## Brief
Produce a copy of every line in the records that holds the string "items".

___

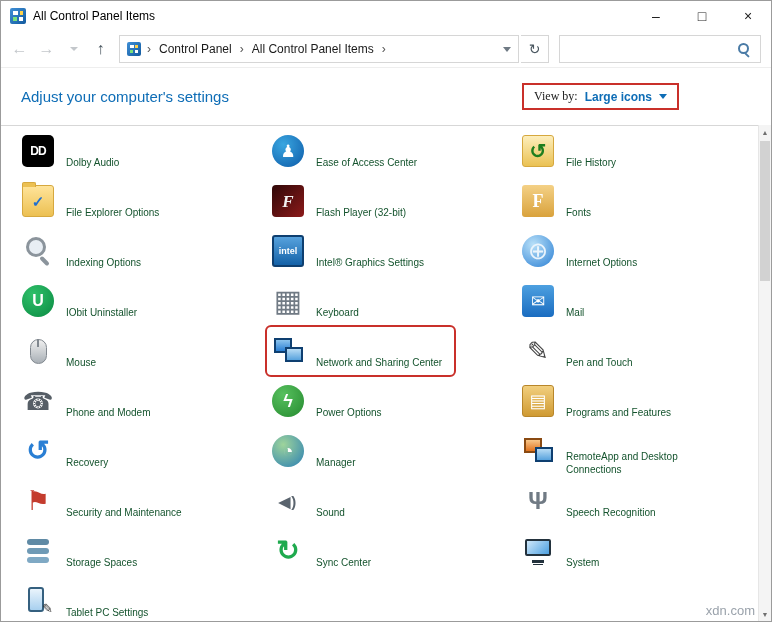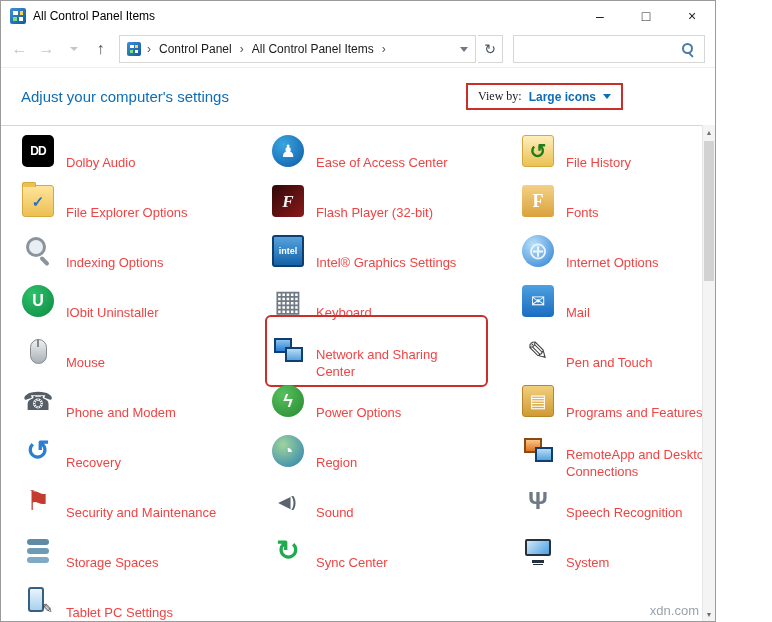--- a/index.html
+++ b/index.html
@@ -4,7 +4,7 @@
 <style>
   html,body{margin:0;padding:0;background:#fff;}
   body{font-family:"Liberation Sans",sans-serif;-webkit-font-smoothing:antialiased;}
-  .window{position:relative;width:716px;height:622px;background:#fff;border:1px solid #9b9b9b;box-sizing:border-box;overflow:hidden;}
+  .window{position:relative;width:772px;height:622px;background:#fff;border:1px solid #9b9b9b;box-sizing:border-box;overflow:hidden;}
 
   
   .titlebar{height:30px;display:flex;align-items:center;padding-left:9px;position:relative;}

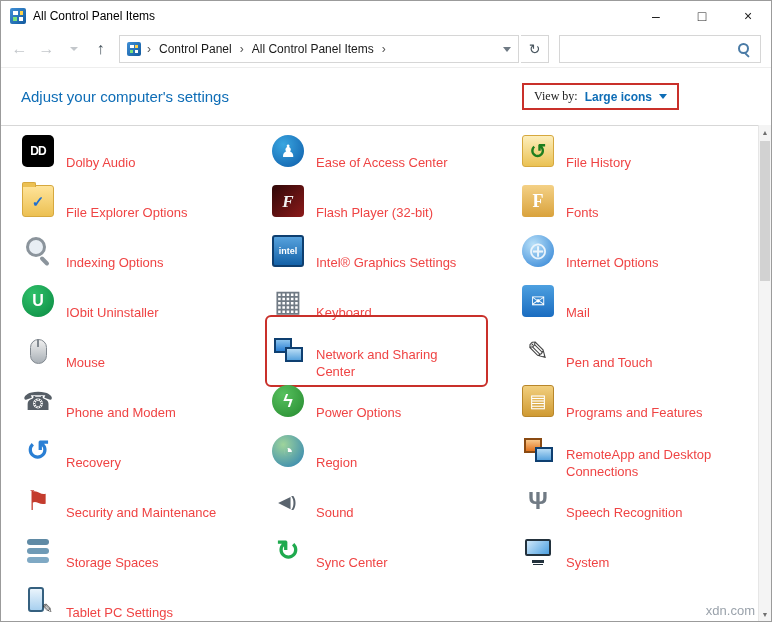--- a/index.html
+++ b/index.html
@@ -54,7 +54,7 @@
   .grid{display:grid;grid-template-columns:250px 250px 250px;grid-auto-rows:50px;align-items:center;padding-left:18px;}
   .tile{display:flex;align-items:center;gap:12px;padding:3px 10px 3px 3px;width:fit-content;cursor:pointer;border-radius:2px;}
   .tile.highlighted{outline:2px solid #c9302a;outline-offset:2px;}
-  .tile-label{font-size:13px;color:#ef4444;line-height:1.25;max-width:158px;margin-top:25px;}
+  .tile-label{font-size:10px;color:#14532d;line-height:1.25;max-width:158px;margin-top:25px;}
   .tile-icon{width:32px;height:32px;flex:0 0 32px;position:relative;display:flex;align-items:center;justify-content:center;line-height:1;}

___

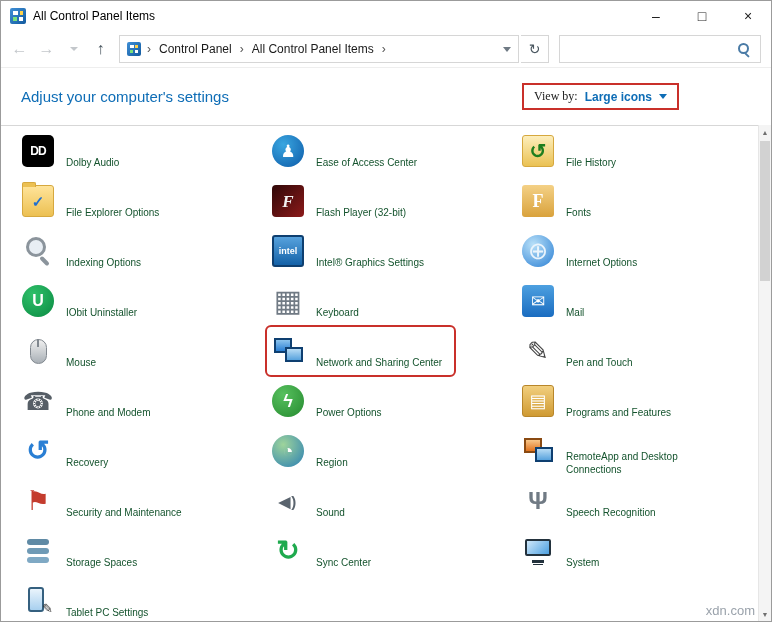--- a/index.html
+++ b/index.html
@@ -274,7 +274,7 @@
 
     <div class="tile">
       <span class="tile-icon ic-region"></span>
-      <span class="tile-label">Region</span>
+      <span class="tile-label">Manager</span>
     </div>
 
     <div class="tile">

___

## Result
   .titlebar{height:30px;display:flex;align-items:center;padding-left:9px;position:relative;}
   .grid{display:grid;grid-template-columns:250px 250px 250px;grid-auto-rows:50px;align-items:center;padding-left:18px;}
   .tile{display:flex;align-items:center;gap:12px;padding:3px 10px 3px 3px;width:fit-content;cursor:pointer;border-radius:2px;}
   .tile-icon{width:32px;height:32px;flex:0 0 32px;position:relative;display:flex;align-items:center;justify-content:center;line-height:1;}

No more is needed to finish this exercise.